The International Finance Corporation has injected $13 million (Sh1.79 billion) into a pan-African fund, enabling cash-strapped operators of safari camps, hotels and lodges to access loans to recover from lingering shocks of the pandemic.
IFC said on Monday the investment in Africa Conservation and Communities Tourism Fund (ACCT Fund) targets ecotourism businesses in East and Southern Africa.
Conservation tourism in Kenya, South Africa, Tanzania, Botswana, Namibia and Zambia facing liquidity challenges that emanated from the Covid-induced travel restrictions three years ago will be prioritised under IFC’s new investment.
The new senior equity tranche from World Bank Group’s private sector lending arm now brings the cash mobilized by ACCT Fund to $70 million (Sh9.66 billion) since its establishment in 2021.
The Fund was set up by South Africa-based impact investment and advisory group, ThirdWay Partners, in partnership with US-headquartered The Nature Conservancy as a structured debt vehicle to help businesses in ecotourism recover from the pandemic shocks.
IFC estimates the ACCT Fund will contribute upwards of $530 million (Sh73.14 billion) to countries where it invests through direct, indirect and induced effects in agriculture, retail, transportation and recreational sectors.
This will, in turn, create about 21,200 full-time jobs as beneficiary firms get funds to refurbish, renovate, and expand their operations, it added.
“IFC’s investment in the ACCT Fund will help financially affected ecotourism businesses to preserve jobs and contribute to the local economy,” Sérgio Pimenta, IFC Vice President for Africa, said in a statement.
“The partnership aligns with IFC’s strategy to support the revival of domestic and regional tourism markets, and to use a blend of financing tools to support countries’ development priorities.”
Kenya’s tourism earnings rose 83 percent in 2022 to Sh268.09 billion in 2022, the ministry announced in February, citing global recovery in the sector and campaigns boosting international events in the country.
The ACCT Fund supports businesses whose operations are aligned with the national tourism strategies of the countries they are situated.

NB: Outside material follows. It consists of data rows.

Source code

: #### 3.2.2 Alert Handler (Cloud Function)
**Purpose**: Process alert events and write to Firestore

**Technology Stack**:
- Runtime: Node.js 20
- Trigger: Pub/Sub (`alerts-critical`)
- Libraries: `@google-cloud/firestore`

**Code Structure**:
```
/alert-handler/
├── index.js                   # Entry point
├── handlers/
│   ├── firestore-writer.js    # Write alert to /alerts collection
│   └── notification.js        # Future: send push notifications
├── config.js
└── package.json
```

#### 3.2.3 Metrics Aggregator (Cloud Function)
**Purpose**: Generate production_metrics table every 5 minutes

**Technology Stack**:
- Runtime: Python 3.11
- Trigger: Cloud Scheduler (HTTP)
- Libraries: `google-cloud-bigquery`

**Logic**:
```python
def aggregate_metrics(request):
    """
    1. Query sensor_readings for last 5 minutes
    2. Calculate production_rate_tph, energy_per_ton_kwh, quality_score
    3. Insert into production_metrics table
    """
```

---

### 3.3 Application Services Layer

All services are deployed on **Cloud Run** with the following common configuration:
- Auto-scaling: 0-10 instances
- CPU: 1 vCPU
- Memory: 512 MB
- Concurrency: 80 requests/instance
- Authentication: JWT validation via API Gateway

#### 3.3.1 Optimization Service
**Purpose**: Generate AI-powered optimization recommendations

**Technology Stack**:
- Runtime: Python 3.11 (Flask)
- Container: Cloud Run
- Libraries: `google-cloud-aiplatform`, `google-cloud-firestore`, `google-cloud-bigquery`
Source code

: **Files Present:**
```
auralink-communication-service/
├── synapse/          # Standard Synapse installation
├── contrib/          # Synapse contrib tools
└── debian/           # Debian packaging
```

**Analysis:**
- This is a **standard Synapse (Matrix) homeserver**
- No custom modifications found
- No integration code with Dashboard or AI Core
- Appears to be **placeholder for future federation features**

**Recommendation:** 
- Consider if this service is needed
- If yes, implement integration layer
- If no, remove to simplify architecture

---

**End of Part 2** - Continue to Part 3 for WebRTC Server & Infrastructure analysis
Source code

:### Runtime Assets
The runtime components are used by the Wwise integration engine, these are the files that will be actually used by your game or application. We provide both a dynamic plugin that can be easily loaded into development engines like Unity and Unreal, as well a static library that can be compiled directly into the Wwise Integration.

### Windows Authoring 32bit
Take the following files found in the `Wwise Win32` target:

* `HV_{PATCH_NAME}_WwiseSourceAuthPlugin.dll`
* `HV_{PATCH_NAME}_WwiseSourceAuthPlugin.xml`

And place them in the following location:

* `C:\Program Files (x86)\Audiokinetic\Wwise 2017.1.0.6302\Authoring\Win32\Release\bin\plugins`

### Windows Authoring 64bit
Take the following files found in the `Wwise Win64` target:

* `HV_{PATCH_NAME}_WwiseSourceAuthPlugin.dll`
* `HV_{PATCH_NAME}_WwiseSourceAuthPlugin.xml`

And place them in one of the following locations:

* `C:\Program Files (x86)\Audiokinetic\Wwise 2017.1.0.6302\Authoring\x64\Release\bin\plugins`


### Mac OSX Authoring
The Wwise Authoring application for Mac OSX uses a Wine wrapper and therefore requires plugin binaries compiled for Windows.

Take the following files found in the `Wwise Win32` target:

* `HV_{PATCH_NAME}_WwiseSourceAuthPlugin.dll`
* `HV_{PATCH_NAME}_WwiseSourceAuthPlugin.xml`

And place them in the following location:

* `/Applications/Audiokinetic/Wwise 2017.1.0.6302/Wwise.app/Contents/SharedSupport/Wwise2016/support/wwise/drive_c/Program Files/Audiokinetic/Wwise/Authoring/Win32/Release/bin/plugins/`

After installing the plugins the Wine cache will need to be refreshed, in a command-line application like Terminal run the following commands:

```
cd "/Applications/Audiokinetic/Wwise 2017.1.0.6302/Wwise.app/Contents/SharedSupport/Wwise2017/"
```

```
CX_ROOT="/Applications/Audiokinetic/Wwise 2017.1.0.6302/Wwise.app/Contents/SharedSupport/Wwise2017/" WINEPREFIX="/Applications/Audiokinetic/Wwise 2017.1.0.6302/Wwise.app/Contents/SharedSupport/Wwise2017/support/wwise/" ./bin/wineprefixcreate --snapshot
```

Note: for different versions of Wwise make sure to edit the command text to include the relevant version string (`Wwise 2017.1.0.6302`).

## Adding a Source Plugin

The funding largely targets projects developed to support the recovery and resilience of tourism sectors in beneficiary countries after the Covid-19 pandemic shocks.
“The ACCT Fund is an impact investment vehicle which balances financial goals with a clear conservation and community impact agenda. Tourism is critical to the long-term survival of conservation landscapes across the African continent, to the benefit of the people and the wildlife who depend on them,” ACCT Fund managing director Maarten Weehuizen said in the statement.
“Even prior to the Covid pandemic, these areas were under significant pressure; tourism provides jobs in rural areas, funding for nature protection and its activities with guests in these landscapes significantly reduce the risk of poaching, deforestation and land conversion.”
Besides cash injection, IFC will provide non-commercial risk mitigation and capacity building to the initiative by supporting the development of climate guidelines that will contribute to setting standards for the sector.
IFC will also help operators improve environmental performance by reducing energy and water use and improving waste management.